Report: French judge wants to probe Guantanamo torture claims

Carol Rosenberg - Miami Herald

January 17, 2012 02:02 PM

GUANTANAMO BAY NAVY BASE, Cuba — A French judge is seeking U.S. permission to visit the prison camps here to investigate claims by former French inmates that they were tortured, the Associated Press reported from Paris on Tuesday.

The AP reported that it saw a formal international request from investigating judge Sophie Clement to U.S. authorities to see the prison here that Tuesday held 171 captives, none of them French citizens. Clement also seeks copies of all documents relating to the arrest and transfer of three Frenchmen who were held there.

The three men are Nizar Sassi, now 31, Mourad Benchellali, now 30, and Khaled Ben Mustapha, now 40. They were arrested on the Afghanistan-Pakistan border in late 2001 and transferred to Guantánamo. They were sent back to France in 2004 and 2005, held for a time for trial there, but then released.

The men told the judge during questioning in France that they were subject to violence including torture and rape during their detention.

At Guantánamo, a Pentagon spokesman, Army Lt. Col. Todd Breasseale said it was not immediately known whether U.S. officials had received the request.
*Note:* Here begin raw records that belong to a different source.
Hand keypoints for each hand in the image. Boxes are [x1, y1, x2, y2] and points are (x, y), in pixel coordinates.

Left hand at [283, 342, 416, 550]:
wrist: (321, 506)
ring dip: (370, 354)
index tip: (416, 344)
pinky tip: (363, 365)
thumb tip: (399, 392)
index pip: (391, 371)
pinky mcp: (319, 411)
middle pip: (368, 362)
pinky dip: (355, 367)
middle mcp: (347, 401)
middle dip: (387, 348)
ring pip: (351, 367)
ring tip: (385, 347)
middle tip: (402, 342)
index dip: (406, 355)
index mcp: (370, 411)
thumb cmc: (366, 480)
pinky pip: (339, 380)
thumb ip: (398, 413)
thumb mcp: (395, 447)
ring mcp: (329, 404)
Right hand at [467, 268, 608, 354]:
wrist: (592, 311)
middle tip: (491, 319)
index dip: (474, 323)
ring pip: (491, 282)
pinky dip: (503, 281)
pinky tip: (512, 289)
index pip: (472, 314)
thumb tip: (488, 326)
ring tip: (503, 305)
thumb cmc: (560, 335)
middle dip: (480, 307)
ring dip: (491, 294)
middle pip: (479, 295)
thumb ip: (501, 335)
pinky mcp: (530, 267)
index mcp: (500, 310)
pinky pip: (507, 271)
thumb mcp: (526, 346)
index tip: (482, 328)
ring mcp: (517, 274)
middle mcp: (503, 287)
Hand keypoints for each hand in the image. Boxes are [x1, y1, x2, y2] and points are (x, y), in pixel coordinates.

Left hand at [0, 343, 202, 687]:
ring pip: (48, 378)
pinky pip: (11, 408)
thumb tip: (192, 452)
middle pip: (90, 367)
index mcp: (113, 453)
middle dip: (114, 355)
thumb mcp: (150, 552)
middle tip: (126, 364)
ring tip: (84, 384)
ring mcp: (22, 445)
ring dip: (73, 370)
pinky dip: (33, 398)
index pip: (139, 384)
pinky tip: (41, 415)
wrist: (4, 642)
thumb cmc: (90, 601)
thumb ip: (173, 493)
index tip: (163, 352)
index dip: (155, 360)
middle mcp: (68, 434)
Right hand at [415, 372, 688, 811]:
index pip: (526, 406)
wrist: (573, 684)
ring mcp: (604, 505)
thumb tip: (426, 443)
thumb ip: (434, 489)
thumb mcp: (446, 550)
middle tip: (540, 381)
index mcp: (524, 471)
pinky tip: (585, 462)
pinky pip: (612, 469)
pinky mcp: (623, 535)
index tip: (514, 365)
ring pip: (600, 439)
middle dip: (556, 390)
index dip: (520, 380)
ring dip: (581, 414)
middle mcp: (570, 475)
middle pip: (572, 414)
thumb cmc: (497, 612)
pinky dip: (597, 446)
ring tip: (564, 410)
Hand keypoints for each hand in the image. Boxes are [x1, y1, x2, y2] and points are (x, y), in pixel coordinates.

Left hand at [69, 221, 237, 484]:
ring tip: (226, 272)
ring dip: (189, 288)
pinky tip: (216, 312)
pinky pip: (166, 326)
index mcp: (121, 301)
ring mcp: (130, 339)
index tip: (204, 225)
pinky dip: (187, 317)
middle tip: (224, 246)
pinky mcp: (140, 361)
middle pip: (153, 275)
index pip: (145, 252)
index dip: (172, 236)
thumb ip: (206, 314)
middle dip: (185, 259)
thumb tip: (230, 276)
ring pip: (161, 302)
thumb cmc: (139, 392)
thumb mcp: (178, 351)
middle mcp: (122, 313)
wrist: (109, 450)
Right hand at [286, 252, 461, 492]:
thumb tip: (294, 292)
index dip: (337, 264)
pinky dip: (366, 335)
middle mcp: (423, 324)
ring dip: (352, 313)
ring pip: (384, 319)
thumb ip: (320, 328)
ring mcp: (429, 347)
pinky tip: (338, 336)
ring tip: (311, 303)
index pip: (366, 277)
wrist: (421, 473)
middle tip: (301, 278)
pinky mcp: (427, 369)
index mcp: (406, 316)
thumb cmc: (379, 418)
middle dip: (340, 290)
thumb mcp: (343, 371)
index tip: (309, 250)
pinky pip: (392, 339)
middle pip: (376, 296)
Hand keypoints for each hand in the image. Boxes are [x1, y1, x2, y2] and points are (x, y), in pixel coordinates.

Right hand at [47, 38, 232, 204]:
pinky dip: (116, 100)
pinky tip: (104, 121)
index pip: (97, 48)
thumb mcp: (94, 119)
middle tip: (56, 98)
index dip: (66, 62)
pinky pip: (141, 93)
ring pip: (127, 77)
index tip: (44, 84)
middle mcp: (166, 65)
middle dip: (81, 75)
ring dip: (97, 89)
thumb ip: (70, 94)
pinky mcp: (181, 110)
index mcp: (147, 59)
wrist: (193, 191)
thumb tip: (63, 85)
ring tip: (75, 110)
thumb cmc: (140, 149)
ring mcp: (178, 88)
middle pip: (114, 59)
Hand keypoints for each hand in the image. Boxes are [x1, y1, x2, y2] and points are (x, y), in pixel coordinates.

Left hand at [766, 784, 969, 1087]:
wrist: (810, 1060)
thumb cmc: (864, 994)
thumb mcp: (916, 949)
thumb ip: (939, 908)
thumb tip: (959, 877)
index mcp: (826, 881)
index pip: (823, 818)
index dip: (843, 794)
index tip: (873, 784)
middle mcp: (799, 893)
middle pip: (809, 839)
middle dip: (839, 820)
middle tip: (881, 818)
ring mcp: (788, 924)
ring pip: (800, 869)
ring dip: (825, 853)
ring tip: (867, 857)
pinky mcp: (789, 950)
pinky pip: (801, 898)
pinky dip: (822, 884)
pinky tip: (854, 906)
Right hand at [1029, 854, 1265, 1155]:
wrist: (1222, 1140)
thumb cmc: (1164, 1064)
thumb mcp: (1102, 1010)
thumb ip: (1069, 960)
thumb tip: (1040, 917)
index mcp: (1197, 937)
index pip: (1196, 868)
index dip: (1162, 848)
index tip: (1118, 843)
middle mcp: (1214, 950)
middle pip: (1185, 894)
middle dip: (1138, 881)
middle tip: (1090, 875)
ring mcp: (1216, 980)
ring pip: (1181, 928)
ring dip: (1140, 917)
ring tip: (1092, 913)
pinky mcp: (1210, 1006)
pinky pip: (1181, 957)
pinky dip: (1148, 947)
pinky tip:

The request is the third indication in less than a week that international authorities have renewed their interest in the legality of Bush-era policies on the treatement of war-on-terror captives. On Friday, a Spanish judge decided to go forward with torture investigations involving four other former Guantanamo captives now living in Europe, one day after British authorities said they would probe British links to a CIA-organized rendition program that delivered opponents of now dead Libyan leader Moammar Gadhafi to Libya, where they allege they were tortured.